> [Set of tasks]
A: According to the excerpt on the dancer Shklyarov's death, in what year did he become a principal of the Mariinsky?
B: In the excerpt on the dancer Shklyarov's death, write out everything from "At almost 40, Shklyarov" down to "will surely continue.", replacing "glorious" with "distinguished".

> [Document excerpt]
Meanwhile, multiple Russian news outlets, including 5-tv.ru, have made allegations that Shklyarov struggled with drug and alcohol addiction, and that his ex-wife Maria Shirinkina (former Mariinsky prima ballerina and mother to his two children, aged nine and three) had actually locked him in the apartment to stop him buying drugs. Some reports suggest that Shklyarov had been trying to escape by leaping to an adjacent balcony when he fell.
Russian TV channel 78 alleged that alcohol was found during a subsequent search of the apartment. It also claimed that a security guard reported seeing Shklyarov walking on the ledge of the apartment block and, when challenged, falling off when he then tried to return to his own balcony.
Shklyarov, who was born in Leningrad, became a principal and shining star of the Mariinsky (originally the Imperial Russian Ballet, latterly the Kirov) in 2011. Mark Monahan, The Telegraph’s chief dance critic, saw him perform several times at Covent Garden and describes him as a “tremendous artist”. He recalls Shklyarov’s “sympathetic and supremely athletic” Romeo and his triumphant guest appearance with the Royal Ballet in 2017. “You were always struck by his unusual warmth, and his death leaves a very considerable, desperately sad hole in the ballet firmament.”
At almost 40, Shklyarov was in fact nearing the end of his glorious dance career. Author Owen Matthews believes that some combination of depression related to the looming retirement, along with his divorce and addiction struggles, could be to blame for his death, rather than an assassination plot. “The point is that murdering someone is a risky and troublesome thing to do. The FSB kill high-profile traitors [like Sergei Skripal] or people they need out of the way in order to take their money.”
But, given the eerie similarity to the fates shared by numerous Putin critics, fevered conjecture around the tragic fate of this world-renowned artist will surely continue.

> [Stored data]
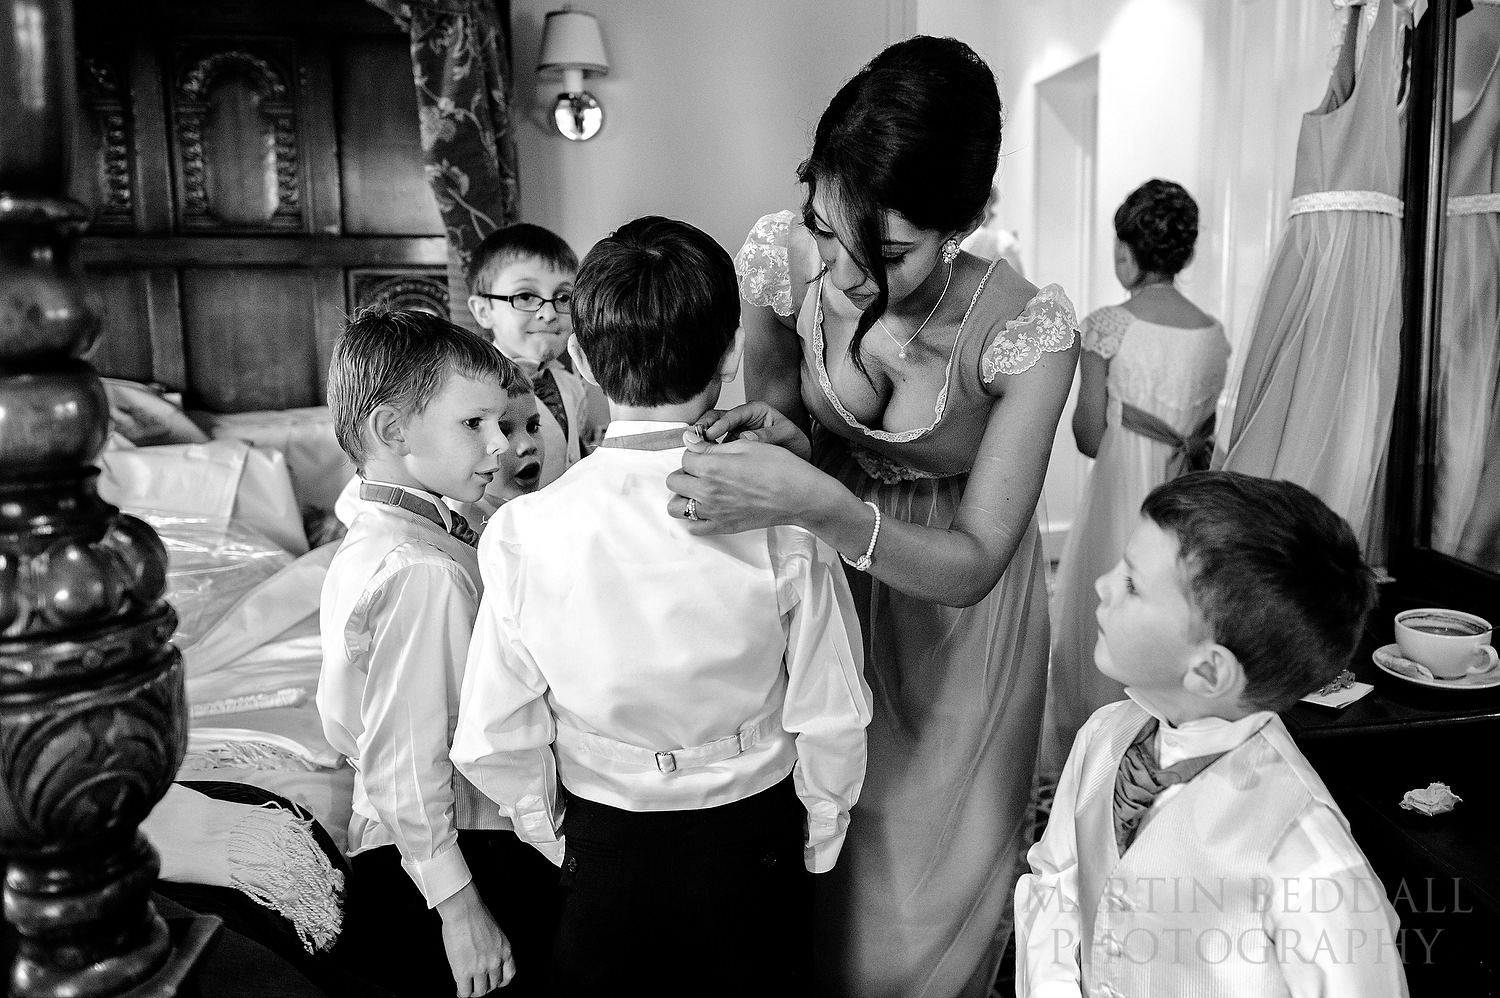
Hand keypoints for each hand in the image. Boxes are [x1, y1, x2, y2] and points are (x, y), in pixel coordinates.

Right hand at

> [Task-by-task outputs]
A: 2011

B:
At almost 40, Shklyarov was in fact nearing the end of his distinguished dance career. Author Owen Matthews believes that some combination of depression related to the looming retirement, along with his divorce and addiction struggles, could be to blame for his death, rather than an assassination plot. “The point is that murdering someone is a risky and troublesome thing to do. The FSB kill high-profile traitors [like Sergei Skripal] or people they need out of the way in order to take their money.”
But, given the eerie similarity to the fates shared by numerous Putin critics, fevered conjecture around the tragic fate of this world-renowned artist will surely continue.